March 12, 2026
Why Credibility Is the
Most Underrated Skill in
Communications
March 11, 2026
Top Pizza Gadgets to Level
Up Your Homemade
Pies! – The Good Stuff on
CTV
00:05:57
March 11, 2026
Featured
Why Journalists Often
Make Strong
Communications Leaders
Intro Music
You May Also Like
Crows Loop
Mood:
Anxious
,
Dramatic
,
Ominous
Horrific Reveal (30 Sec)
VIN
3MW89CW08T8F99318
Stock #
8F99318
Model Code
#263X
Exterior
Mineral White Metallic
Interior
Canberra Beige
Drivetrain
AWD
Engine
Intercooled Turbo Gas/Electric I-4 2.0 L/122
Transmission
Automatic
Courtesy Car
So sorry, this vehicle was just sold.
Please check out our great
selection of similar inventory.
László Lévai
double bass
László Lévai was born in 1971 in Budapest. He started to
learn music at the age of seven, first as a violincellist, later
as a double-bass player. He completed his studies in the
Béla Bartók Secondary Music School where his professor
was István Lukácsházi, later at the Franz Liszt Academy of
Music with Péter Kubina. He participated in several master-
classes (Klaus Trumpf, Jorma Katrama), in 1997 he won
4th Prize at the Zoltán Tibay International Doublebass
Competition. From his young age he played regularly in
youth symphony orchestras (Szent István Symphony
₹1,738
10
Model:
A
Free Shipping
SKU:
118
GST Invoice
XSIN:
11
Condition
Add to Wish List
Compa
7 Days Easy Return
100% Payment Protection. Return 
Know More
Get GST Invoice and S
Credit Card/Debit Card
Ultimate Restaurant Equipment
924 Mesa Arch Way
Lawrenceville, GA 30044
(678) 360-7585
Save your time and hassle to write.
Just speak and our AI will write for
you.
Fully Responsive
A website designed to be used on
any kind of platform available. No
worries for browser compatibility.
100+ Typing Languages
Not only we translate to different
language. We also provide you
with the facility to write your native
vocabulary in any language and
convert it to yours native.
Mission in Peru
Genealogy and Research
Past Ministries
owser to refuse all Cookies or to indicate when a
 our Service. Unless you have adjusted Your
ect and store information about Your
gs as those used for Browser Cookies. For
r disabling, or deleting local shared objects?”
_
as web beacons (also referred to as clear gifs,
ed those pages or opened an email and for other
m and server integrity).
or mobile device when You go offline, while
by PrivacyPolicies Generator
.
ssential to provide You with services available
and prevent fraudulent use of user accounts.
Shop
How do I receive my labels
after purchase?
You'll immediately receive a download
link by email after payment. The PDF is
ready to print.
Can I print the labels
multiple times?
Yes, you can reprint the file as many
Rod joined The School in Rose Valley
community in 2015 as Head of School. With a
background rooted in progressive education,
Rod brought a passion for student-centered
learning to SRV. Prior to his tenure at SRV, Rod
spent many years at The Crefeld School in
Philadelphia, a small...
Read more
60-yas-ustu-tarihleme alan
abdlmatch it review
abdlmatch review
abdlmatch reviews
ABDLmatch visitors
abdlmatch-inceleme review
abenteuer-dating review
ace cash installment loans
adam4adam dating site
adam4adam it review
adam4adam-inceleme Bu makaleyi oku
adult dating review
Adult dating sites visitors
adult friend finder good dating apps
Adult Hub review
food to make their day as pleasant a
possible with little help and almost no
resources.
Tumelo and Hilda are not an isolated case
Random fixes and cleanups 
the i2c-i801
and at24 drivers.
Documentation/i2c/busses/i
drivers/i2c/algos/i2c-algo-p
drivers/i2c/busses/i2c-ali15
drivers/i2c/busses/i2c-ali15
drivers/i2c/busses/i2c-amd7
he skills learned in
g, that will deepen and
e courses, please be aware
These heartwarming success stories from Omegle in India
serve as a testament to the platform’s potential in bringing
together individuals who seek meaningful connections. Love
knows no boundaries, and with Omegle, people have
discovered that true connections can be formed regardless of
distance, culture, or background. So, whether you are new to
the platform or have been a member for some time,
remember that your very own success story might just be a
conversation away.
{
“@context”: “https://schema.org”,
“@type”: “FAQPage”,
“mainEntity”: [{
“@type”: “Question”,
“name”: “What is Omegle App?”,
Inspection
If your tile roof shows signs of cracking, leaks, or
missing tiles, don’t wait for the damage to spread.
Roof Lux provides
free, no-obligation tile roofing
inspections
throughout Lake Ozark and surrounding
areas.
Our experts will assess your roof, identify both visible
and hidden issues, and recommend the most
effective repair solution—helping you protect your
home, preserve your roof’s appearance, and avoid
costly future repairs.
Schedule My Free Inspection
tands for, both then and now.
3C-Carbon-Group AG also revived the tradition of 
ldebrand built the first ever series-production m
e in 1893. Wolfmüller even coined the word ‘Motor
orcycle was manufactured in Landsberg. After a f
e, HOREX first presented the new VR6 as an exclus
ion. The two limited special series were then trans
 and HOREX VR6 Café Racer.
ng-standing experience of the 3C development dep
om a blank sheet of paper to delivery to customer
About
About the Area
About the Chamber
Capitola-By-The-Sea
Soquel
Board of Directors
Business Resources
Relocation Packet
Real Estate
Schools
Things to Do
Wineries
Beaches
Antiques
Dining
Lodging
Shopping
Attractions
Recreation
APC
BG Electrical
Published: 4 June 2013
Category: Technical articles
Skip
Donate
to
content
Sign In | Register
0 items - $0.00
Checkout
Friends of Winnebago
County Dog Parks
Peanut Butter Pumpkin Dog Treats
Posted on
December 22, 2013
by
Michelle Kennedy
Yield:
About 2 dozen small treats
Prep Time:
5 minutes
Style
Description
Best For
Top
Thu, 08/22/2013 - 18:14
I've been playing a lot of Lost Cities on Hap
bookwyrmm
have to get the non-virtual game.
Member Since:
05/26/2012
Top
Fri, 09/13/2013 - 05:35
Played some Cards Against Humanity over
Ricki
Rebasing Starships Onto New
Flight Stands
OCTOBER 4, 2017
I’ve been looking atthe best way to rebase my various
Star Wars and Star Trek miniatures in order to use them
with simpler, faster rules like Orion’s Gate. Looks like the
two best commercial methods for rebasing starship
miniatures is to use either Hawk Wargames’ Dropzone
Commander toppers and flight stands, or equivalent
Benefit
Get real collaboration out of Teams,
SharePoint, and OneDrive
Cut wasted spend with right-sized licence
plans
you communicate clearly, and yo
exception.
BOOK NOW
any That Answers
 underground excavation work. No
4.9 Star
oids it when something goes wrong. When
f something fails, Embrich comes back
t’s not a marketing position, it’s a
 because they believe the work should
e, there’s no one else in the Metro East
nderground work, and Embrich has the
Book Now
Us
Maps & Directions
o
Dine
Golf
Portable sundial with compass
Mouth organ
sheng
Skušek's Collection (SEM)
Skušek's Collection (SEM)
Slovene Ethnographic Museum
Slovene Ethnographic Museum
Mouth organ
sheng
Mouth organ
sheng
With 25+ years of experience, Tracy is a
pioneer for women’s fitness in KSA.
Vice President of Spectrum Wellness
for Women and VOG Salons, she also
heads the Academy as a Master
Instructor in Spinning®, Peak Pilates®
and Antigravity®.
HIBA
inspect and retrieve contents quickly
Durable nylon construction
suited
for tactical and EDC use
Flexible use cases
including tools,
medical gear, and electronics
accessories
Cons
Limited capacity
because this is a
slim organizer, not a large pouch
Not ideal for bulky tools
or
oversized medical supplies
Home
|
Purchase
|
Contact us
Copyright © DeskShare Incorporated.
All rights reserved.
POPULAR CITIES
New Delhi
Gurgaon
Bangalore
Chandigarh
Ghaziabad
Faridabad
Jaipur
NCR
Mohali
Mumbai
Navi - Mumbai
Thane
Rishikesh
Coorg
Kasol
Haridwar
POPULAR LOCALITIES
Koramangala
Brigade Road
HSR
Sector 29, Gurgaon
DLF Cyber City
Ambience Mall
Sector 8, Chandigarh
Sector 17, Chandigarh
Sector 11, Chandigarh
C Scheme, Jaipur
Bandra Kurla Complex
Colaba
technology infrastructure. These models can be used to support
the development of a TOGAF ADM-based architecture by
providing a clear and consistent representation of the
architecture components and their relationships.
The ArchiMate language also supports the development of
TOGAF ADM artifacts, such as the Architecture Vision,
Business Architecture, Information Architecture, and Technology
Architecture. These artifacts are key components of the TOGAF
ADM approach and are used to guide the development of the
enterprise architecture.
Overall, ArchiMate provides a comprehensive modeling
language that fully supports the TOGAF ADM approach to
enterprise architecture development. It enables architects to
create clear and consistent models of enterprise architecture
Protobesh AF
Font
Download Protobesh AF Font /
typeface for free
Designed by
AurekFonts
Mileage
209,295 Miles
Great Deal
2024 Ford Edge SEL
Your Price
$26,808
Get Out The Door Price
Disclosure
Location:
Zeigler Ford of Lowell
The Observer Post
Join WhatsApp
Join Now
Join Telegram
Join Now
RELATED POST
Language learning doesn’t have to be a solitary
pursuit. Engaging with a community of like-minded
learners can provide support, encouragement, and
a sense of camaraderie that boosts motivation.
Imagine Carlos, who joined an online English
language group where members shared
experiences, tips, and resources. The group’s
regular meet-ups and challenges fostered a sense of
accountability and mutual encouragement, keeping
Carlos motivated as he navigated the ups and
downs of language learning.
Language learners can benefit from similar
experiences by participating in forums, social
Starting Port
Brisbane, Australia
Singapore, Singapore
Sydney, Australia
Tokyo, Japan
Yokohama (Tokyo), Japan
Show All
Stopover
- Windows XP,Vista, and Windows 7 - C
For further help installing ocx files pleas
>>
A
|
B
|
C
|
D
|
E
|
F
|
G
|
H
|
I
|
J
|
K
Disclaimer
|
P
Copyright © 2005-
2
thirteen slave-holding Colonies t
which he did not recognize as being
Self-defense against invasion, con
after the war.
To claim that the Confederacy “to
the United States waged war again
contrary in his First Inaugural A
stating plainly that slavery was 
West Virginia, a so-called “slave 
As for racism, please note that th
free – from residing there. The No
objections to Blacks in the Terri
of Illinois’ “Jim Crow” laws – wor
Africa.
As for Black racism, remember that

* * *

## WHAT TO DO
Look through the data above. Find each line with the string "email" and copy it.

## OUTPUT FOR THIS EXERCISE
ed those pages or opened an email and for other
link by email after payment. The PDF is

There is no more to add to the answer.